**Problem to solve:**
Count the lines of the data below that include the string "blue", and provide nothing but the result.

**Data shown:**
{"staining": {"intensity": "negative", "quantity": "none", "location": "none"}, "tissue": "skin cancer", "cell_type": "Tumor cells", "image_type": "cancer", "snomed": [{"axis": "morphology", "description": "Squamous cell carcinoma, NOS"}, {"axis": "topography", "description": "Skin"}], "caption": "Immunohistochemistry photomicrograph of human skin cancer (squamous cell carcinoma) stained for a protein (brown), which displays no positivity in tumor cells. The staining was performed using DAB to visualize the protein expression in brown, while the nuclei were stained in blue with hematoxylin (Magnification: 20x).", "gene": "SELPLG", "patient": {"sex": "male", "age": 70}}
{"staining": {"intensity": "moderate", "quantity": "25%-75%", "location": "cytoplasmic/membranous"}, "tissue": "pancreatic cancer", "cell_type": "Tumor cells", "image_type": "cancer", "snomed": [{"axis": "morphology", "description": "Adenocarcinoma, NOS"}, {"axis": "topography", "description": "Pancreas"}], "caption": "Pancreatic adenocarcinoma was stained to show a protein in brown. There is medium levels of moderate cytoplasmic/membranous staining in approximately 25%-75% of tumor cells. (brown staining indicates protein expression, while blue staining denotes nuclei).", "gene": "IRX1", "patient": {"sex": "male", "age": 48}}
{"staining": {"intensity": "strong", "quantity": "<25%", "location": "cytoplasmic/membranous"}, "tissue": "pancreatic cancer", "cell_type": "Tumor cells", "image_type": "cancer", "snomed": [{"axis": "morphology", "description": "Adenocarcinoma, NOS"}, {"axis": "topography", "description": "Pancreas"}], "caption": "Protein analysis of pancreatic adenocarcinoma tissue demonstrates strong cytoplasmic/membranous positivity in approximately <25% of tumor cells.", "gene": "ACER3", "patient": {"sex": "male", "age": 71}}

**Final answer:**
2